To do: Locate each line in the entries below that contains the string "Photo", and copy every such line.

══ Information shown

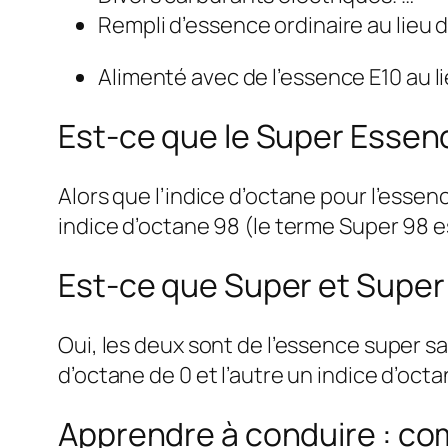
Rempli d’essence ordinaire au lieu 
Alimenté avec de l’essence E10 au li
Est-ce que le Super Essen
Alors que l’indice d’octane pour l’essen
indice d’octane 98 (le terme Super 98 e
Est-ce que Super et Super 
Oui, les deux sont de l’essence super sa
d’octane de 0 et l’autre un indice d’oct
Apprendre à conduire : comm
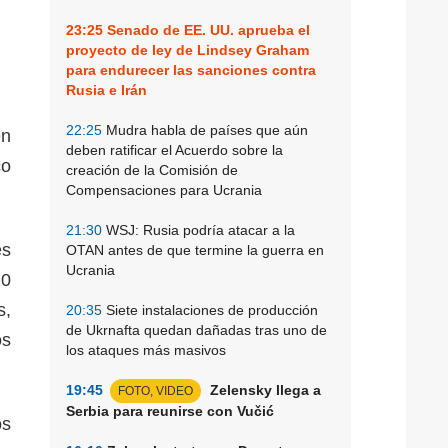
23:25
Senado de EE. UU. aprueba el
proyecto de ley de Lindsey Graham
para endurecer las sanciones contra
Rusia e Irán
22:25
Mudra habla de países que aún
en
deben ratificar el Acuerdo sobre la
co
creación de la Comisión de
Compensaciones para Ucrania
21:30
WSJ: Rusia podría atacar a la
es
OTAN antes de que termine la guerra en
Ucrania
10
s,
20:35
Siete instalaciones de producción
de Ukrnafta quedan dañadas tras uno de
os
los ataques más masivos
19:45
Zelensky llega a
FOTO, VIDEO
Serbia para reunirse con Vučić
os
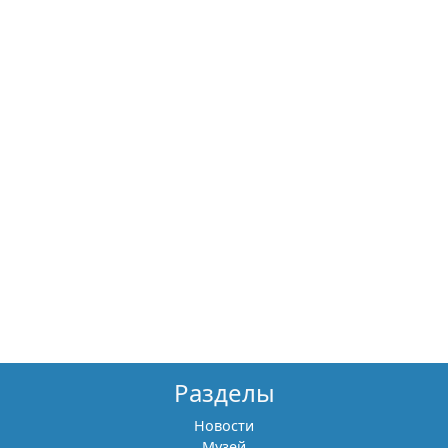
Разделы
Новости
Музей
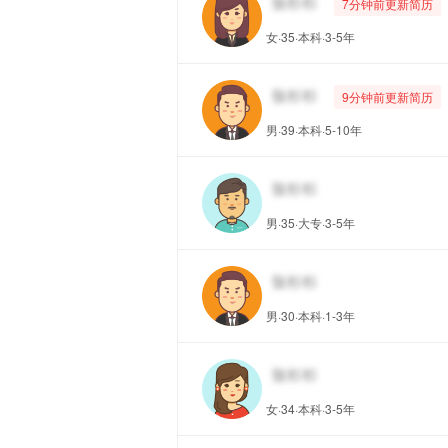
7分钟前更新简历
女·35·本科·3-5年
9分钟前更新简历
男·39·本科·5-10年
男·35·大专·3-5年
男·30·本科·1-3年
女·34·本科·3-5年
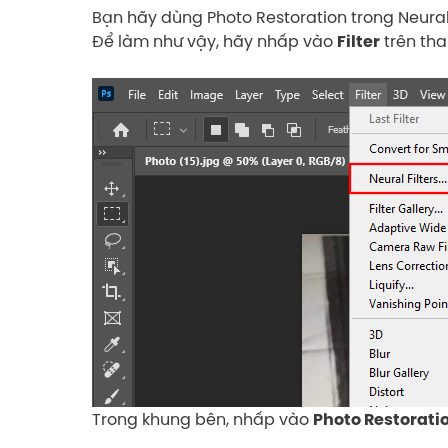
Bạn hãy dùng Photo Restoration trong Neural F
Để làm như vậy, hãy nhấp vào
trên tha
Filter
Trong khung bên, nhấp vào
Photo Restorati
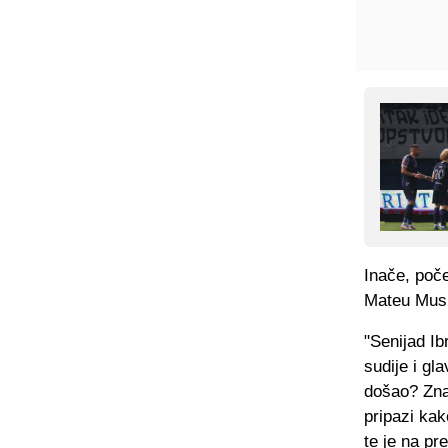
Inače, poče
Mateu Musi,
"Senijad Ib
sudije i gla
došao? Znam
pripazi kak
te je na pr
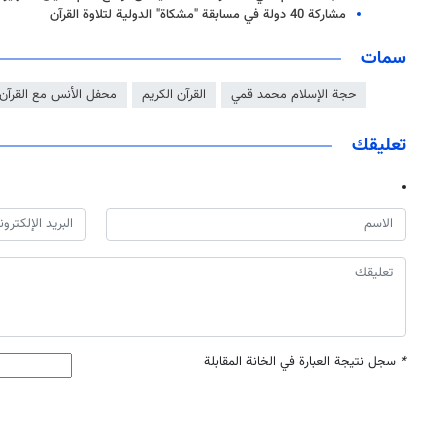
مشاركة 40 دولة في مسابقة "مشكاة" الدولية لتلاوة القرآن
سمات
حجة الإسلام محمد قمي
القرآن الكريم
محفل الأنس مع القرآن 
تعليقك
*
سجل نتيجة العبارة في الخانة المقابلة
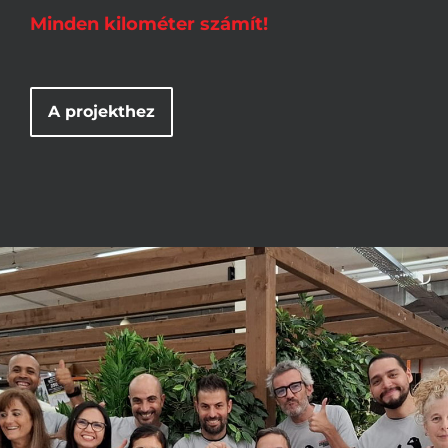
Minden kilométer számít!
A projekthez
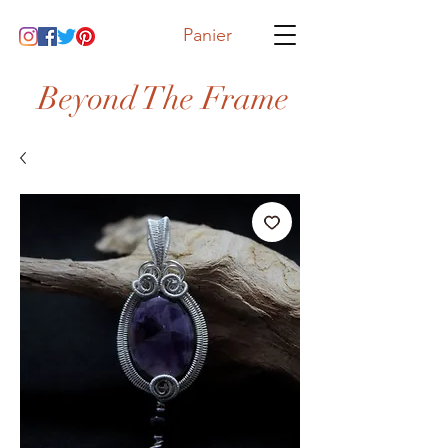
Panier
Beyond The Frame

════

Output for this exercise:
Bạn hãy dùng Photo Restoration trong Neural F
Photo Restorati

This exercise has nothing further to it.